Was I, I wondered, the only person who wasn’t aware one of the greatest composers in the history of music was still among us but apparently living underground like a musical Salman Rushdie? Was I the only one who cared?

It was irrelevant, I decided. Even if I was the last to learn and the only one interested, I was going to find some answers. No. Scratch that. I was going to find Bach, the Immortal Bach, and I was going to convince him to make music again…

Sister Dorothea

She was a ghost of a woman with a pale white paper face wrapped in a black habit, cold blue eyes framed by horn rimmed glasses, and she was always watching even when she wasn’t looking. There was no escaping her between the hours from 8 am to 3 in the afternoon. From the first bell to the last, every kid at St Ignatius Elementary was hers.

But her reach extended further than that. She would notice if you weren’t at Mass on Sunday. She knew your family history. She had the power to discover all your sins, even ones you committed on the walk home from school, even ones you committed only in your mind.

She wasn’t all convent grade blue steel. She’d been known to cry, but only when telling gruesome and fantastic tales of the suffering of Capital S Saints of the canonized variety.

I witnessed this once when she read aloud a brief biography of Sainte Germaine who was treated cruelly and banished from her home by her stepmother. Sainte Germaine devoted her life to Jesus and the Blessed Virgin, then died on a bed of vine twigs at the age of 22. Such is the life of saints. Occasionally they get to play with animals or write books, but they frequently meet a sad and/or grisly death.

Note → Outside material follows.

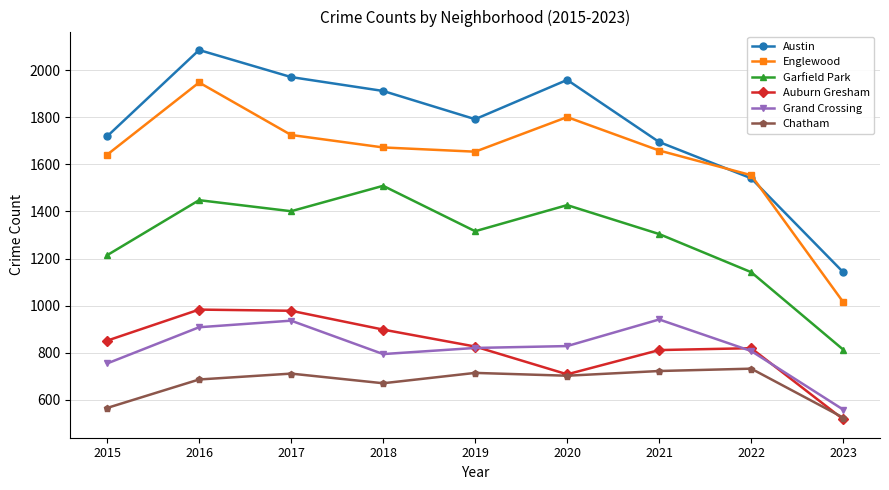

Which category has the highest value across all series?

2016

Perhaps this is why Sister Dorothea had little affection for the well fed farm children of Lambert. They’re suffering was far too minuscule, but her devotion to rectifying these deficiencies was legendary in the hallway and on the playground of St Ignatius.

Melvin and the Sharks


Author’s note: This is not a finished piece; it’s a snippet, a little seed of an idea that may or may not grow into something bigger. I think the creative process requires this kind of work. And if it doesn’t, it’s fun.

Melvin Ziegler forgot to do his homework half the time and never paid attention in class. Instead, he drew sharks, lots and lots of sharks. Hammerhead sharks and great white sharks and sharks I’d never heard of.

“This is a goblin shark,” he told me once, pointing to a drawing in his notebook.

“There’s no such thing,” I said. “Do your math problems.”

He just shrugged and kept drawing, shading in one of the fins.

“You’re going to get in trouble, Melvin,” I said. “You always get in trouble. It makes me really nervous.”

“Goblin shark,” he said, pointing again. “Look it up. It’s in the encyclopedia.”

Part of me really liked the kid. The other part wanted to clobber him. No one else was very nice to him, so I felt like his only friend. He was scrawny and small and always seemed to need more sleep. And maybe a bottle of shampoo. His hair was slick and greasy and looked like a tangle of cowlicks.

And he really was always in trouble.

“Melvin,” Miss Grant would say, and I’d feel the muscles in my stomach twitch. Here we go again.

“Melvin, do you have your math work finished? I’m waiting for you to turn it in.”

A long silence would follow. I’d close my eyes and pray.

You could hear the sound of a bag being unzipped and a skinny hand rustling through papers.

“Sharks,” I’d think. “It’s nothing but sharks in there.”

I’d imagine dozens of them, all drawn in pencil and swimming through a sea of wide rule notebook paper, gobbling up every math assignment in their path.